New customers who signed up to postpaid mobile plans between 2 June and 31 October 2025 would also be eligible to receive the free Perplexity subscription, Optus said.
Optus is offering its consumer and small business mobile customers a free 12-month subscription to Perplexity Pro. Image: Shutterstock
Elsewhere, Optus has begun using genAI technologies from Google in its AI Concierge chatbot, which it said had led to a 15 per cent reduction in monthly human-assisted enquiries at its contact centres.
GenAI is also being added to the company’s ‘virtual agents’ for improved capabilities across text, voice, and video interactions with customers.
Optus has even been testing a multimodal “digital human” customers can speak to called Sally AI — developed with American AI video firm Tavus — which appears on a user’s phone as the image of a woman with full-face animation and lip-syncing.
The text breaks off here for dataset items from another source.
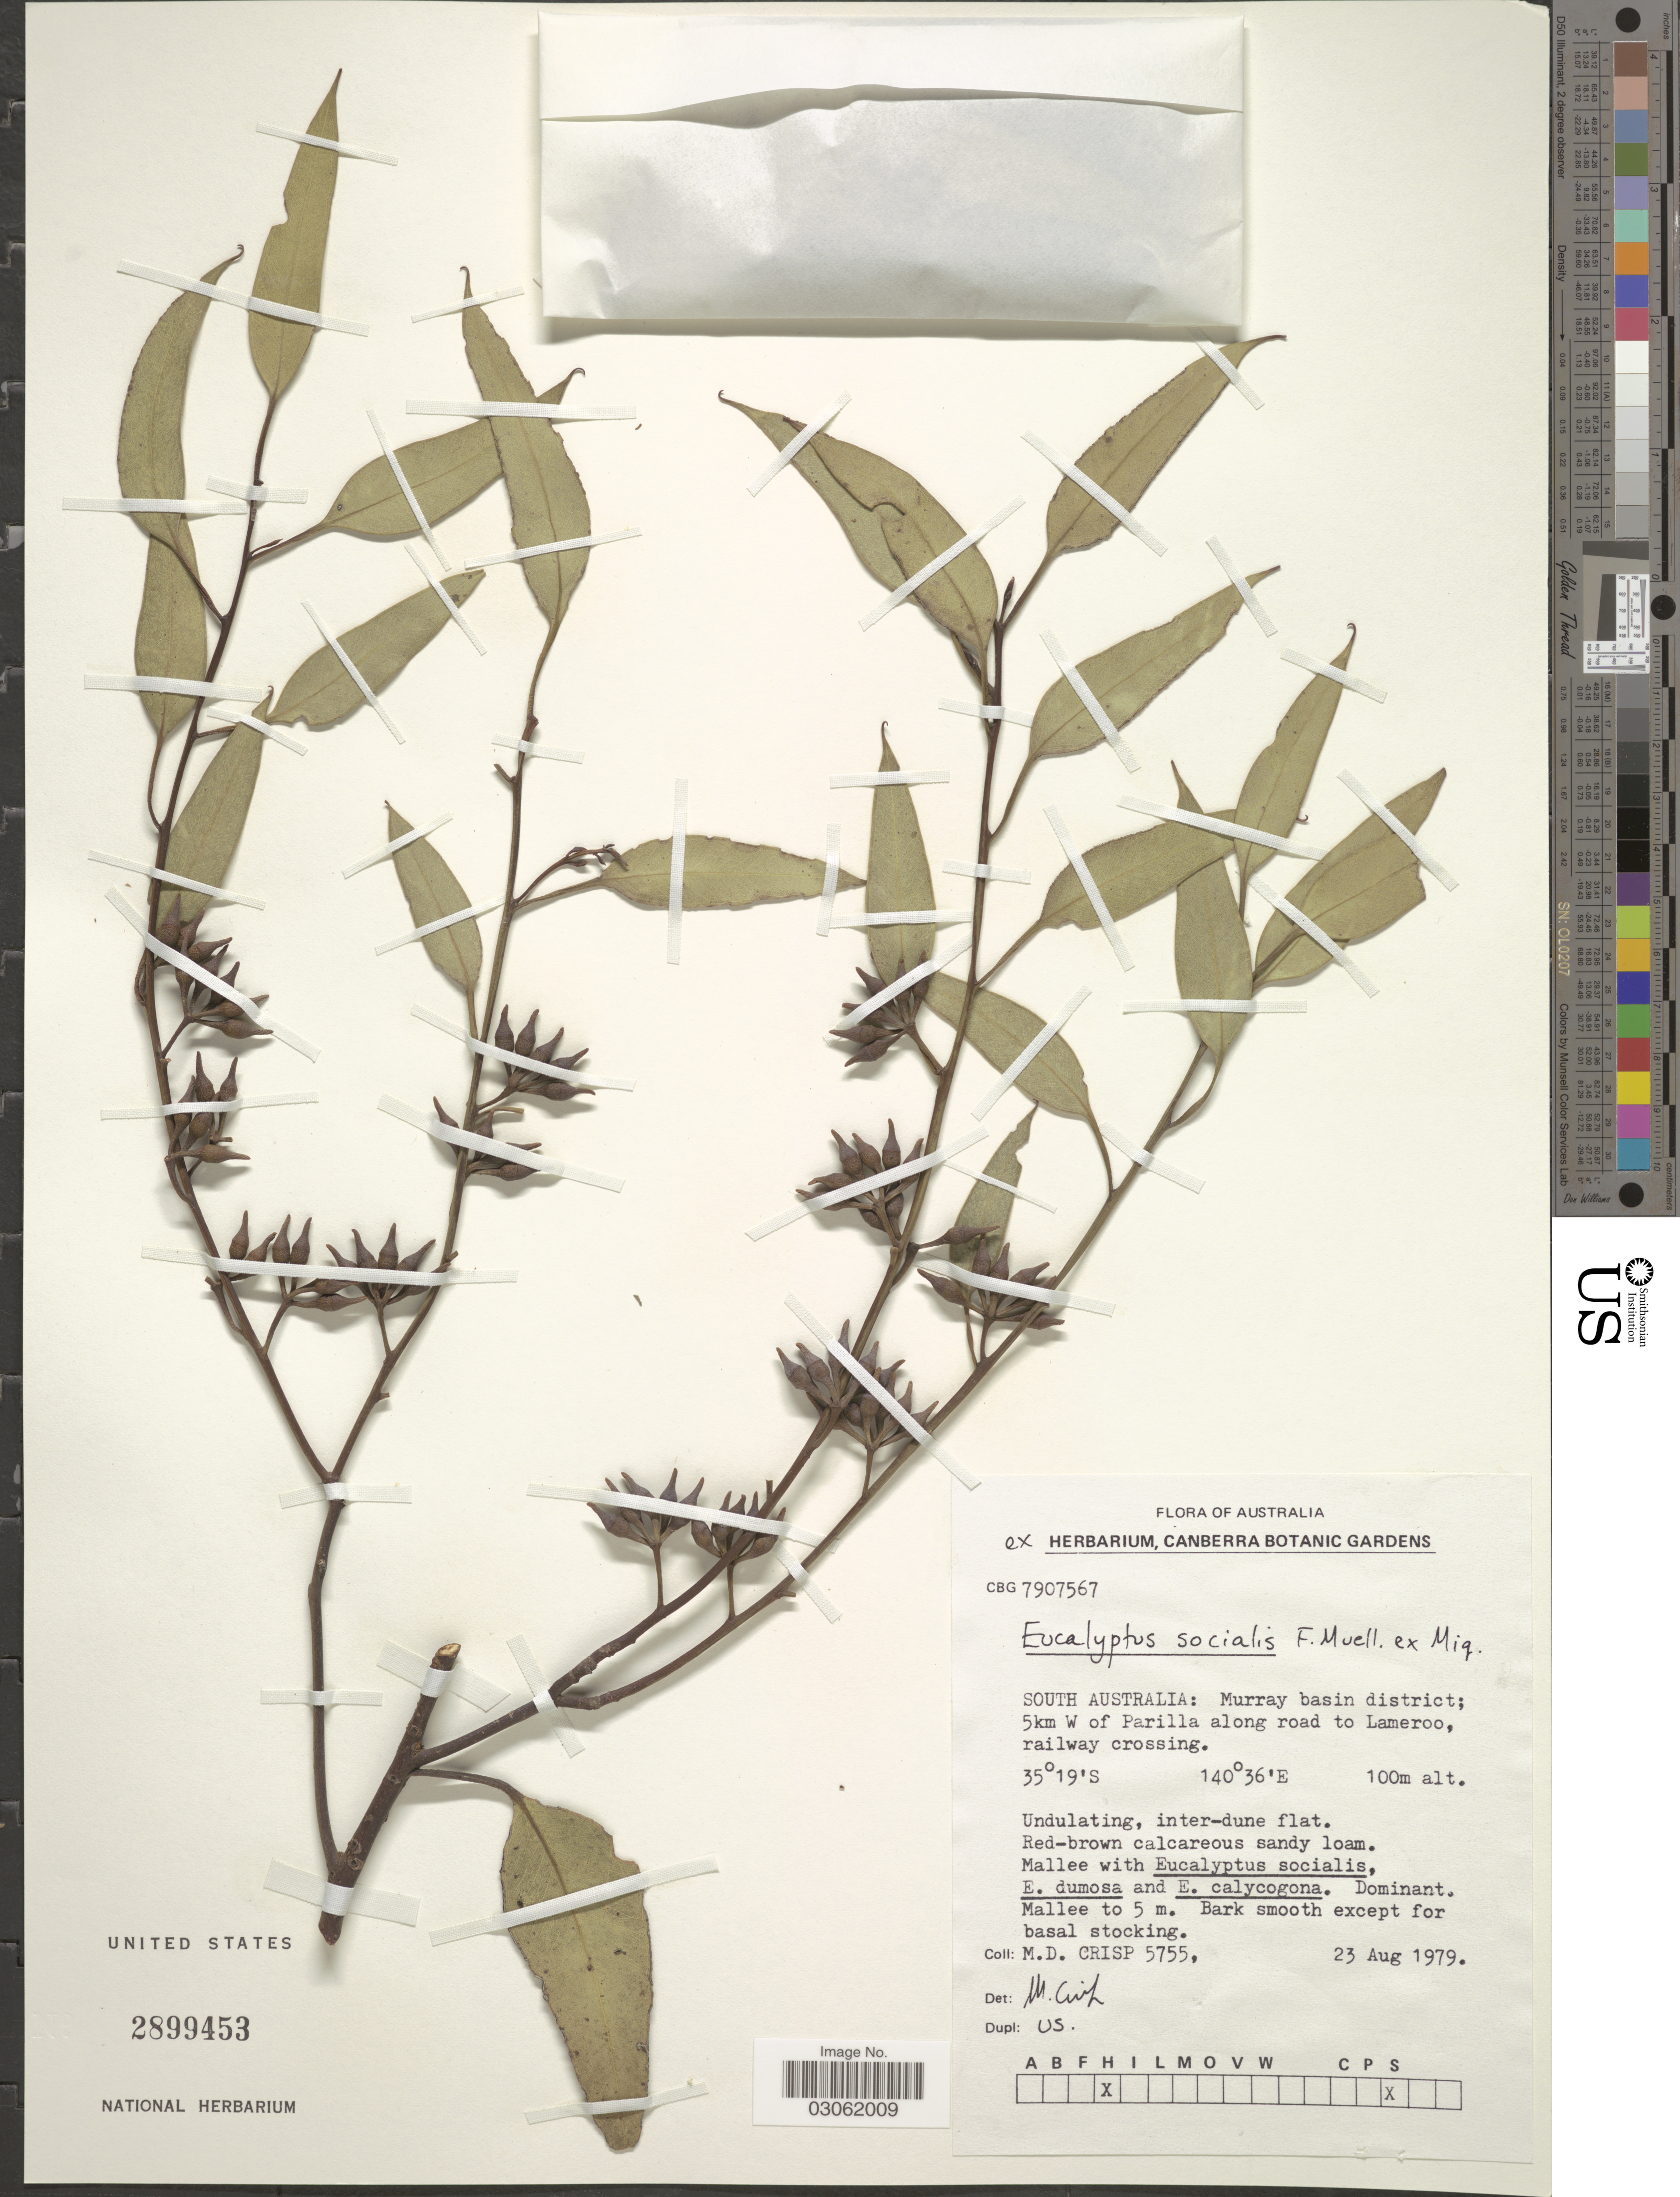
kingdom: Plantae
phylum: Tracheophyta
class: Magnoliopsida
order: Myrtales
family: Myrtaceae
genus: Eucalyptus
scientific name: Eucalyptus socialis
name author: F. Muell. ex Miq.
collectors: M. Crisp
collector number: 5755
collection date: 1979-08-23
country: Australia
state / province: South Australia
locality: Murray basin district; 5km W of Parilla along road to Lameroo, railway crossing.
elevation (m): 100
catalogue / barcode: US 2899453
The model can request access to a customer’s phone camera and use image recognition technology from Google’s Gemini to help them set up a home internet service.
Internally, Optus uses an AI writing assistant from LivePerson to make messages with customers more “professional, empathetic, and on-brand", as well as GitHub Copilot to help with coding.
It also uses an AI quality assurance tool it co-developed with Google, and is rolling out an internal AI search, chat, and agentic platform called YesGPT, which runs on Anthropic’s Large Language Model (LLM) Claude.
Asked to respond to the Telstra CEO’s February comments that Australia did not need to build its own LLMs, Optus’s head of emerging AI, Jesse Arundell, told Information Age on Monday, “Sovereign AI capability is incredibly important to the future of the Australian economy.”
But Arundell argued the key question was not whether Australia had its own AI foundation models — it was whether people were being educated about and exposed to the technology, he said, as well as whether businesses were being encouraged to use it to become more efficient.